Si la clause de révision des prix prévue ne permet pas d’absorber suffisamment les hausses de prix actuelles, il nous semble que l’on pourrait demander de renégocier la clause de révision des prix sur base de l’article 38/11 AR EXECUTION. Le fait que le pouvoir adjudicateur a prévu une formule de révision de prix inadaptée dans le cahier des charges constitue alors une négligence. En outre, l’article 38/7 AR EXECUTION stipule que la révision des prix doit refléter la structure réelle des coûts. Eventuellement, l’article 38/9 AR EXECUTION pourrait également être invoqué pour demander la renégociation d’une formule de révision des prix inadaptée. Le préjudice subi serait alors la différence entre le prix calculé selon la formule inadaptée et celui calculé selon une formule « correcte ».
Même si aucune formule de révision de prix n’est prévue, il nous semble que l’article 38/9 AR EXECUTION pourrait être invoqué pour inclure une formule de révision des prix dans le contrat.
En ce qui concerne ce dernier article, le contractant ne peut invoquer l’imprévisibilité pour demander une révision du contrat que s’il peut prouver que la révision est devenue nécessaire en raison de circonstances qui ne pouvaient raisonnablement être prévues lors du dépôt de son offre, qui ne pouvaient être évitées et dont les conséquences n’ont pas pu être corrigées malgré tous les efforts déployés à cet effet.
Dans le contexte actuel de fortes augmentations de prix dues à la situation de guerre en Ukraine, ces conditions doivent donc être spécifiquement remplies et aucun droit automatique à une révision du contrat ne peut en découler. Il sera donc nécessaire d’indiquer et de prouver, au cas par cas, que ces conditions sont remplies. Bien que le caractère imprévisible de la guerre et des hausses de prix qui en résultent semble a priori pouvoir être défendu, il conviendra également d’examiner dans quelle mesure les conséquences de cette guerre dans un secteur spécifique pour un contrat spécifique auraient pu être évitées et, en outre, si tout le nécessaire a été fait pour y remédier.

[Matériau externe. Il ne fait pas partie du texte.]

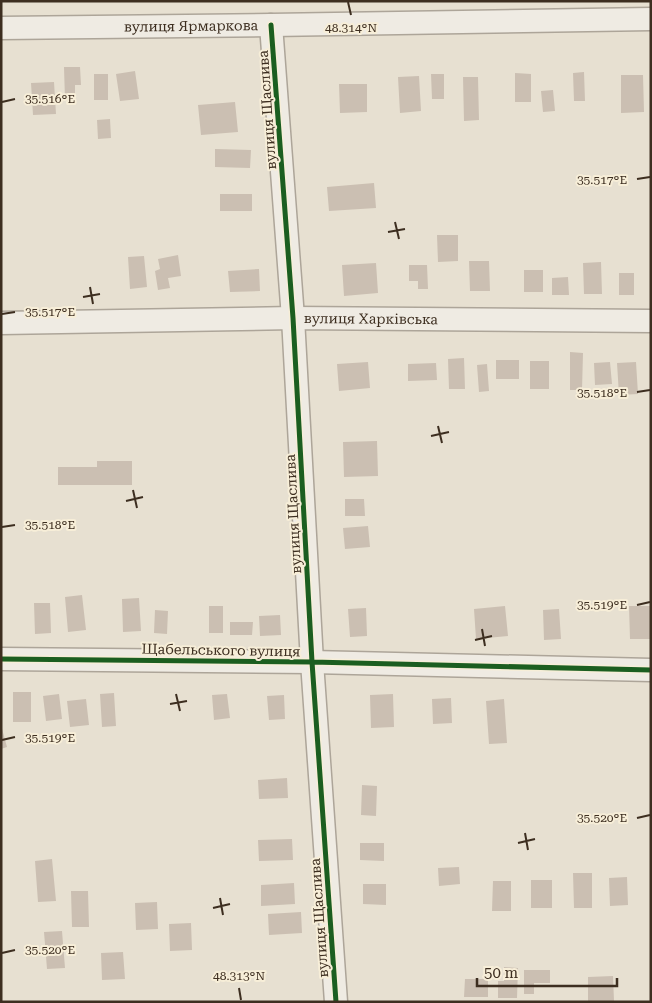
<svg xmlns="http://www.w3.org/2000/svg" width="652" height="1003" font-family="'Roboto Serif',serif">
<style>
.building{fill:#cbbfb2}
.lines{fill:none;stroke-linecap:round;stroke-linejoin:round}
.street-casing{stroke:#ada599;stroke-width:25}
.street{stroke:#efebe3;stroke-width:22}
.cycleway-casing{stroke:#f7eed8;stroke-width:8}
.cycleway{stroke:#1b5e20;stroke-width:5}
.ticks{fill:none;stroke:#3d2e20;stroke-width:2}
.labels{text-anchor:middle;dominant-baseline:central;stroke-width:4;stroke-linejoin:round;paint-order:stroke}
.street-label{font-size:14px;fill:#3d2e20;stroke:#f7eed8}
.ticks-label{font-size:12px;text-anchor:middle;fill:#3d2e20;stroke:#f7eed8;stroke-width:4;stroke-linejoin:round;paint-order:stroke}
</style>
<rect width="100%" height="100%" fill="#e7e0d1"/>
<path class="building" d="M64 67H80L81 85H75V100H65Z
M135 71 139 99 120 101 116 74Z
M584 72 585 101H574L573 73Z
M515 73 531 74V102H515Z
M94 74H108V100H94Z
M431 74H444V99H432Z
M621 75H643L644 112 621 113Z
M419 76 421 111 400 113 398 77Z
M463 77H478L479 120 464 121Z
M54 82 56 114 33 115 31 83Z
M339 84H367V112L340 113Z
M553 90 555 111 543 112 541 91Z
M235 102 238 132 201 135 198 105Z
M110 119 111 138 98 139 97 120Z
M215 149 251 150 250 168 215 167Z
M374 183 376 208 329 211 327 187Z
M220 194H252V211H220Z
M437 235H458V261L438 262Z
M178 255 181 276 168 278 170 288 158 290 155 271 160 269 158 259Z
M144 256 147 287 130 289 128 257Z
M469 261H489L490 291H470Z
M601 262 602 294H584L583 263Z
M376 263 378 293 344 296 342 265Z
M409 265H427L428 289H418V281H409Z
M259 269 260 291 230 292 228 271Z
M524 270H543V292H524Z
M619 273H634V295H619Z
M568 277 569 295H552V278Z
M570 352 583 353 582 390H570Z
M464 358 465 389H449L448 359Z
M496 360H519V379H496Z
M530 361H549V389H530Z
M368 362 370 388 339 391 337 364Z
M610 362 612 384 595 385 594 363Z
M636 362 638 394 619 395 617 363Z
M436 363 437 380 408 381V364Z
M487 364 489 391 479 392 477 365Z
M377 441 378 476 344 477 343 442Z
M97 461H132V485H58V467H97Z
M345 499H364L365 516H345Z
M368 526 370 547 345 549 343 528Z
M82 595 86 630 68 632 65 597Z
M139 598 141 631 123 632 122 599Z
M34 603H50L51 633 35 634Z
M209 606H223V633H209Z
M505 606 508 636 476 639 474 609Z
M629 606H651V639H630Z
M366 608 367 636 350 637 348 609Z
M559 609 561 639 544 640 543 610Z
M155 610 168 611 167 634 154 633Z
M280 615 281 635 260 636 259 616Z
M230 622H253L252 635H230Z
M13 692H31V722H13Z
M114 693 116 726 102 727 100 694Z
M59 694 62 719 46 721 43 696Z
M227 694 230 718 214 720 212 695Z
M393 694 394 727 371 728 370 695Z
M284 695 285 719 269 720 267 696Z
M451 698 452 723 433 724 432 699Z
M86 699 89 725 70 727 67 701Z
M504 699 507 743 489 744 486 701Z
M1 725 7 747 1 749Z
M287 778 288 798 259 799 258 780Z
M362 785 377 786 376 816 361 815Z
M292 839 293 860 259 861 258 840Z
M360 843H384V861L360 860Z
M52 859 56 901 38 902 35 861Z
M459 867 460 884 439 886 438 868Z
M573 873H592V908H574Z
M627 877 628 905 610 906 609 878Z
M531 880H552V908H531Z
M493 881H511V911H492Z
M294 883 295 904 261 906V885Z
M363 884H386V905L363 904Z
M71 891H88L89 927H72Z
M157 902 158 929 136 930 135 903Z
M301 912 302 933 269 935 268 914Z
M191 923 192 950 170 951 169 924Z
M62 931 65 968 47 969 44 932Z
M123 952 125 979 102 980 101 953Z
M504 967 518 968 517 998H498V981H504Z
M524 970H550V983H534V994H524Z
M613 976 614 1001H588V977Z
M465 979H488V997H464Z"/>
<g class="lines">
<g class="street-casing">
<g id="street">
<path d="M271 25 293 318 312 662 336 1002"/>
<path id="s1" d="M1 28 271 25 651 19"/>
<path id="s2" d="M1 323 293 318 651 321"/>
<path d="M1 659 312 662 651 670"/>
</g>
</g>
<use href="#street" class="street"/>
<g class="cycleway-casing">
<path id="cycleway" d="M271 25 293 318 312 662 336 1002
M1 659 312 662 651 670"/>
</g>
<use href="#cycleway" class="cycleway"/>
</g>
<path class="ticks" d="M348 2 351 15M2 102 15 99M637 179 650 177M395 222 399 239M388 232 405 229M90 287 93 304M83 297 100 294M2 314 15 312M637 392 650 390M438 426 442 443M431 436 449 432M133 490 137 508M126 501 143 497M2 527 15 525M637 605 650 602M482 629 485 646M475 640 492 636M176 694 180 711M170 704 187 701M2 740 15 737M637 818 650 815M525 833 528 850M518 843 535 839M220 898 223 915M213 908 230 904M2 953 15 950M239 988 241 1000"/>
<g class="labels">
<g class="street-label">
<text stroke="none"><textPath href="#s1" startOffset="190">вулиця Ярмаркова</textPath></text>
<text transform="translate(267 110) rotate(-94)">вулиця Щаслива</text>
<text stroke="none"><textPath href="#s2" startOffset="370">вулиця Харківська</textPath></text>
<text transform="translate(293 514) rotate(-93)">вулиця Щаслива</text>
<text transform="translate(221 650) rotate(1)">Щабельського вулиця</text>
<text transform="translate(319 918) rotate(-94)">вулиця Щаслива</text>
</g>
</g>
<g class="ticks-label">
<text x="351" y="32">48.314°N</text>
<text x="50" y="103">35.516°E</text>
<text x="602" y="184">35.517°E</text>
<text x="50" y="316">35.517°E</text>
<text x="602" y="397">35.518°E</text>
<text x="50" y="529">35.518°E</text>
<text x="602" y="609">35.519°E</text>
<text x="50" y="742">35.519°E</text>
<text x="602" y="822">35.520°E</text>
<text x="50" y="954">35.520°E</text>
<text x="239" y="980">48.313°N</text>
</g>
<rect width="652" height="1003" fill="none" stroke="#3d2e20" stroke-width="5"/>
<path d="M477 978v8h140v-8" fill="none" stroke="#3d2e20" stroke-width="2.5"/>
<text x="484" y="978" font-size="15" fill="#3d2e20" stroke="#f7eed8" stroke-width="4" paint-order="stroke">50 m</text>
</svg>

Les révisions peuvent consister en une prolongation du délai, une compensation en raison d’un préjudice très important ou l’annulation du contrat.
Pour pouvoir prétendre à une indemnisation, le préjudice doit atteindre l’un des seuils prévus à l’article 38/9 AR EXECUTION.
Tant dans le cadre de l’article 38/11 que de l’article 38/9 AR EXECUTION, les conditions d’introduction prévues par les articles 38/14 à 38/16 AR EXECUTION doivent être respectées.